Ron DeGregorio is an American ice hockey executive. He was the president of USA Hockey from 2003 to 2015, when he was elected the organization's fourth president since 1937 in 2003. He was awarded the Lester Patrick Trophy the same year.

==Career==
DeGregorio has been involved with ice hockey for more than 40 years. DeGregorio was first appointed to a USA Hockey post in 1973, when he was named the registrar for the New England District. He was elected to the USA Hockey board of directors in 1975, and later became the vice president of youth hockey. He was the treasurer in the 1980s. In 1995, DeGregorio was elected vice president and chairman of the USA Hockey International Council. He held those positions until 2003, when he was elected president. He has also represented the U.S. at numerous international events, including the Winter Olympics. As president, DeGregorio has been responsible for numerous ceremonial functions; for example, DeGregorio honoured Mike Modano during an on-ice presentation as the top US-born scorer in the National Hockey League.
For his efforts to build ice hockey in the United States, he was award the Lester Patrick Trophy in 2003.

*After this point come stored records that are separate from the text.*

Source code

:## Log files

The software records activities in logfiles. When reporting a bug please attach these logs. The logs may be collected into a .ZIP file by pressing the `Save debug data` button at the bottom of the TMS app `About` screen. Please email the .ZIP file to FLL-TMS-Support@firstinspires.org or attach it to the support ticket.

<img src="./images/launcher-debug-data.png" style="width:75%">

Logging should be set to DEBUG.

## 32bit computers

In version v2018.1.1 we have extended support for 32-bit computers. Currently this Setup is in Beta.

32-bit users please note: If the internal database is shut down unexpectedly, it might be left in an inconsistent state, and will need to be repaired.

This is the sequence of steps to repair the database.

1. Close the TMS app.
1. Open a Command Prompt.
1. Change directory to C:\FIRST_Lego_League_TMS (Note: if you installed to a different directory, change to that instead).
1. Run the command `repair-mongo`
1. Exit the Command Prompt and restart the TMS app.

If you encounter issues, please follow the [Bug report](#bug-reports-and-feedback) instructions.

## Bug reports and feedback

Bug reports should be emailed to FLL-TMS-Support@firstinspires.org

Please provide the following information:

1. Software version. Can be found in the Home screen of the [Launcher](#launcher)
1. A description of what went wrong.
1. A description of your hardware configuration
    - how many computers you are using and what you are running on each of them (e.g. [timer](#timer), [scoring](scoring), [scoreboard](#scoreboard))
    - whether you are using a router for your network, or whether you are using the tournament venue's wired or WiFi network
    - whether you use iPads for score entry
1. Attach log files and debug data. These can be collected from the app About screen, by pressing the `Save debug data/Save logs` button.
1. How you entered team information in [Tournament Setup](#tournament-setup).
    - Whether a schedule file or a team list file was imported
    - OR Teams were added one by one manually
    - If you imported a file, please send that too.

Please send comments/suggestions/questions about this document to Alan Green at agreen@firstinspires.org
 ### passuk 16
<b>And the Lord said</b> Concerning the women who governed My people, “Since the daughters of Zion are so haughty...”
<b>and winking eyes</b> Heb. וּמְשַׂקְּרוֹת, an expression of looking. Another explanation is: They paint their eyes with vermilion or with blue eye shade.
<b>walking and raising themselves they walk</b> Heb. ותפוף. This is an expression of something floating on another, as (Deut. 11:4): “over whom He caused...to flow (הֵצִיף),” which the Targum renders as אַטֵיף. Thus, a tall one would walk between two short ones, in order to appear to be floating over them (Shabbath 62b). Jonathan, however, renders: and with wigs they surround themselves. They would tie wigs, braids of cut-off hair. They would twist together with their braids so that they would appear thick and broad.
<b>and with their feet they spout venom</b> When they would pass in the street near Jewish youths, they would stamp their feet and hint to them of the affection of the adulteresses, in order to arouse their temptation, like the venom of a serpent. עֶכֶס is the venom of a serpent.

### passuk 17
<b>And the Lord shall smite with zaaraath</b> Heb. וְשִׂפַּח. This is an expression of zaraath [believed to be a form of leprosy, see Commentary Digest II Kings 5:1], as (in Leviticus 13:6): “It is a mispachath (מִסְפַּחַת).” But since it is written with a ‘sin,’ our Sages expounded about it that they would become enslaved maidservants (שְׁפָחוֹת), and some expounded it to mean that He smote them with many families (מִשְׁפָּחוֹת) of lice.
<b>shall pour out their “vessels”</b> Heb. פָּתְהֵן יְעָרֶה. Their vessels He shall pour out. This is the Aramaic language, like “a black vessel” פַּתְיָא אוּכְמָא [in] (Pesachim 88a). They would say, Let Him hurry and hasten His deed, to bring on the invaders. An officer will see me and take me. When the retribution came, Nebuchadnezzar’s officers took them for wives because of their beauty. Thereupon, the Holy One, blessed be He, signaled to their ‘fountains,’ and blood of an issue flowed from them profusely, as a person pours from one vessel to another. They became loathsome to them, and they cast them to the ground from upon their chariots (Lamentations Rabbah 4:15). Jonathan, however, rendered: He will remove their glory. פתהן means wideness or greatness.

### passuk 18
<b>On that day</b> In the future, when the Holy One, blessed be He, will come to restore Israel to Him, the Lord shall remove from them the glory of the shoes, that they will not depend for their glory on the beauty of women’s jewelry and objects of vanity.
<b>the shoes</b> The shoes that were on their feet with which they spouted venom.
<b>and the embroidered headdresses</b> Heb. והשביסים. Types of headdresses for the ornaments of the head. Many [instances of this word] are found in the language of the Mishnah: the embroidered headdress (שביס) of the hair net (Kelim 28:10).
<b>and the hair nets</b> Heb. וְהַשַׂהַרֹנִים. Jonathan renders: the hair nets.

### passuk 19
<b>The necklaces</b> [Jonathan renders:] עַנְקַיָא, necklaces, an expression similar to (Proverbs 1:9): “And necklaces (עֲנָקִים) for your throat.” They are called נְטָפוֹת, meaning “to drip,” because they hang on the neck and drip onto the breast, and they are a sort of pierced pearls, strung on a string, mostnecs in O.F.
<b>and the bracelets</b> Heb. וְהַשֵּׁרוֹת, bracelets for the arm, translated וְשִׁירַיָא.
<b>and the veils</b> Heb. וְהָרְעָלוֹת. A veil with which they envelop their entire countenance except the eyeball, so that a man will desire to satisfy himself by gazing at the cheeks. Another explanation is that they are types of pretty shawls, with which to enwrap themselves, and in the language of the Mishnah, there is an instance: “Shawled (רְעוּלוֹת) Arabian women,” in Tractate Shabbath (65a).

DeGregorio is the originator of "Mini One-On-One", an ice hockey competition for youth. It has been broadcast on the Boston Bruins' television network. Outside of ice hockey, DeGregorio is the president of the PenFacs Group, a firm that specializes in investment and insurance.

DeGregorio is included as a featured person in the 2010 publication “American Ice Hockey Administrators” (ISBN 1158330243)

==Personal life==
DeGregorio currently resides in Salem, New Hampshire with his wife Susan. He was once one of the three owners of the Kentucky Thoroughblades of the American Hockey League.